Maybe you can get to some conclusion by separately finding orthologs in 70-80% of each of the two categories. This somewhat removes the randomness of sequencing and assembly, because the assumption is that if a gene is present in 70-80% of the genomes, it is present in all of them. If you compare the list of orthologs obtained this way from the two categories, there may be a difference pattern that could be informative regarding your area of interest.

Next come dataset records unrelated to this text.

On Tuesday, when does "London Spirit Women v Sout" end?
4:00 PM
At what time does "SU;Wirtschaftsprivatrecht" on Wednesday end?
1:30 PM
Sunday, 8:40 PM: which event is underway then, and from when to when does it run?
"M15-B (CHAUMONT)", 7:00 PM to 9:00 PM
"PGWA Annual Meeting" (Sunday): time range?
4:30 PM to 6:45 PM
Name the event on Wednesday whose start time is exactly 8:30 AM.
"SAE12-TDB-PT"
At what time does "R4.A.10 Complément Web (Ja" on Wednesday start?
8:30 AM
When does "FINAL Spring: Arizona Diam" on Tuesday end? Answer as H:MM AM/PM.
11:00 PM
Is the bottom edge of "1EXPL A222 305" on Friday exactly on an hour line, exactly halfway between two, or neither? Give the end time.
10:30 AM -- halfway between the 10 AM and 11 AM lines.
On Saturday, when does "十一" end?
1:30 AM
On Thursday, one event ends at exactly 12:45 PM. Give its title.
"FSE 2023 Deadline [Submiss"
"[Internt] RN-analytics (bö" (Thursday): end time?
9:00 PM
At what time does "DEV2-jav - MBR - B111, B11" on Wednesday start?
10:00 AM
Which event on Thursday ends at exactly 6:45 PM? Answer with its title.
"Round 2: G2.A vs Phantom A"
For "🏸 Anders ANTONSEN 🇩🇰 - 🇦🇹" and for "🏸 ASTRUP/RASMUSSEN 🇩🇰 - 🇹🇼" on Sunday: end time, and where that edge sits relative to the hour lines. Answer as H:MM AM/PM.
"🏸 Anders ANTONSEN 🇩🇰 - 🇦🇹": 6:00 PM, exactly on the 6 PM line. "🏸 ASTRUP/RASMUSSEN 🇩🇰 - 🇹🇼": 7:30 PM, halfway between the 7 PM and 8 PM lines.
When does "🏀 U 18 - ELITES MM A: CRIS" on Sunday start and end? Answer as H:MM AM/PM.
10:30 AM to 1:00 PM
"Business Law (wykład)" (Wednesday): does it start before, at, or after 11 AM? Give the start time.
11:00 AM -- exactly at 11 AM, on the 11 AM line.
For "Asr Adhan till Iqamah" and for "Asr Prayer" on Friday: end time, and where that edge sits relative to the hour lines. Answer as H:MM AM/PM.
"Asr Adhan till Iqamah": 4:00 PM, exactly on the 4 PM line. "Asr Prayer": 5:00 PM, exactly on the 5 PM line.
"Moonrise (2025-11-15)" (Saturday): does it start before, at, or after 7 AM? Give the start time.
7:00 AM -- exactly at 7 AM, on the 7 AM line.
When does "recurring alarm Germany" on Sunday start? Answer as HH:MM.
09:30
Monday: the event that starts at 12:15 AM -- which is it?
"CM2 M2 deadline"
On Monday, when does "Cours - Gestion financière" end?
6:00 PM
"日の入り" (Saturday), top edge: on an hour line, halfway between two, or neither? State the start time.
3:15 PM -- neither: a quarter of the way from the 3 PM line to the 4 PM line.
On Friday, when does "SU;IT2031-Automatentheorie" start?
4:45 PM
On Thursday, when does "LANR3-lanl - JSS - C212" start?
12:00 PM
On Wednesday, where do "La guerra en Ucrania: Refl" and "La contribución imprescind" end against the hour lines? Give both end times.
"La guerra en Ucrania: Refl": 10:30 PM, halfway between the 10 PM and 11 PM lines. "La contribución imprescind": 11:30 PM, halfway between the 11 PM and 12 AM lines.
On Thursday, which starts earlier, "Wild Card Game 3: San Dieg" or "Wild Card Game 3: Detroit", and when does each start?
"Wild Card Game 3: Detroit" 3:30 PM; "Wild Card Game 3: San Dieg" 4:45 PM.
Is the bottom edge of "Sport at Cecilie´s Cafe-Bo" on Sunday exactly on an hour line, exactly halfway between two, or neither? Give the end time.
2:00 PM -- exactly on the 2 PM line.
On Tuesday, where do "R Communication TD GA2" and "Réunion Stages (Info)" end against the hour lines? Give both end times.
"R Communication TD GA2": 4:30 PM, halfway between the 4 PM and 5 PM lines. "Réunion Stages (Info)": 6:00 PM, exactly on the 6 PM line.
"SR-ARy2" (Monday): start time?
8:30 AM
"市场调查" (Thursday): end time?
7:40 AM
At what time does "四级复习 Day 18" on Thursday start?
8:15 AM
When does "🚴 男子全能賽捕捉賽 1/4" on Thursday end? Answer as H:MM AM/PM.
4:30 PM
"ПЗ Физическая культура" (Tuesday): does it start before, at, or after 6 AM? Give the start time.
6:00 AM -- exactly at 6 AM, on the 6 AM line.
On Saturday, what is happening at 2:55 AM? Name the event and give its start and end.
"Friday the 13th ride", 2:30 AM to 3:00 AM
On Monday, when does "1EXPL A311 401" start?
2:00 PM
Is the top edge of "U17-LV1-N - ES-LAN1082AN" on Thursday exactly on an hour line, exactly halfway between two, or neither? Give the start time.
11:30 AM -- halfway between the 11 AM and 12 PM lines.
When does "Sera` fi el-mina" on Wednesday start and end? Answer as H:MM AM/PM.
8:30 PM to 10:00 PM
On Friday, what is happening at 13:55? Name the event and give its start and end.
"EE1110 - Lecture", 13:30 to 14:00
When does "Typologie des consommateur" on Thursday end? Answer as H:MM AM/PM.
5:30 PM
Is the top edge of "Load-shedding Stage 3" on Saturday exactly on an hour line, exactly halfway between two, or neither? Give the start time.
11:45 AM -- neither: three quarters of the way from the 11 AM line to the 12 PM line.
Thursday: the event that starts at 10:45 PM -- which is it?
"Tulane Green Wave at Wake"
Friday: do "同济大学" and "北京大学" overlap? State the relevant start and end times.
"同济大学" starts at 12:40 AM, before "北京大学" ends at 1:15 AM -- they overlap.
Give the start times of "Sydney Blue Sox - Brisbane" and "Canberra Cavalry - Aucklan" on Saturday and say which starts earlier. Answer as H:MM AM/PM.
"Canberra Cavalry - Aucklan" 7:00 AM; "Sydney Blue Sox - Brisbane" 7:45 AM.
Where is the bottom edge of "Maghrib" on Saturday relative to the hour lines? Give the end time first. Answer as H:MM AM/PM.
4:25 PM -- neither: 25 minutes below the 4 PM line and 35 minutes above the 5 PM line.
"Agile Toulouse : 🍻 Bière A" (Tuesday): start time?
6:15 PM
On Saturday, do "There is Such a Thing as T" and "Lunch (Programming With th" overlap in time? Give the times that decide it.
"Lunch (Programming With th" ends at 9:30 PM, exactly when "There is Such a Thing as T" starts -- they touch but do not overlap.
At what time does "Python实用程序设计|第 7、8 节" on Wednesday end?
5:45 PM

score 1 · Answer 2 · 2022-06-20

There are two ways of looking at this. The first is a matter of probabilistic reasoning. Let's say that each of 15 genomes is 5% incomplete, and we randomly take out 5% of sequence from it. That should simulate the randomness of the assembly process. What are the chances that all 15 of them are missing the same 5% of the genome? Because if all of them were missing the same part, you would get the same number of orthologs whether comparing 10 or 15 genomes. Since they are not all missing the same part, increasing the number of genomes used for comparisons means that the subset of genes at least one of them is missing will also increase with each added genome.

The second reason is that species are normally different when it comes to number of genes they have, either because they live in different environments (fewer genes are needed in environments where only one or two energy sources are available) or because of their lifestyle (many microbes depend on others around them, and because of that can afford to have reduced genomes). Again, adding any new species to the analysis increases the likelihood that it will lack some genes all others have, which will reduce the number of orthologs.

Is 1080 orthologs a good number, to proceed further to perform selection analysis ?

Don't know what you are trying to do, so it is difficult to give good advice. To me that sounds like an awfully high number, but I have no idea what you are trying to do. The number of single-copy genes most bacteria share is in low hundreds (100-200), and similar is true for archaea. Naturally, if one picks more related microbes those numbers will be higher, as you figured out on your own.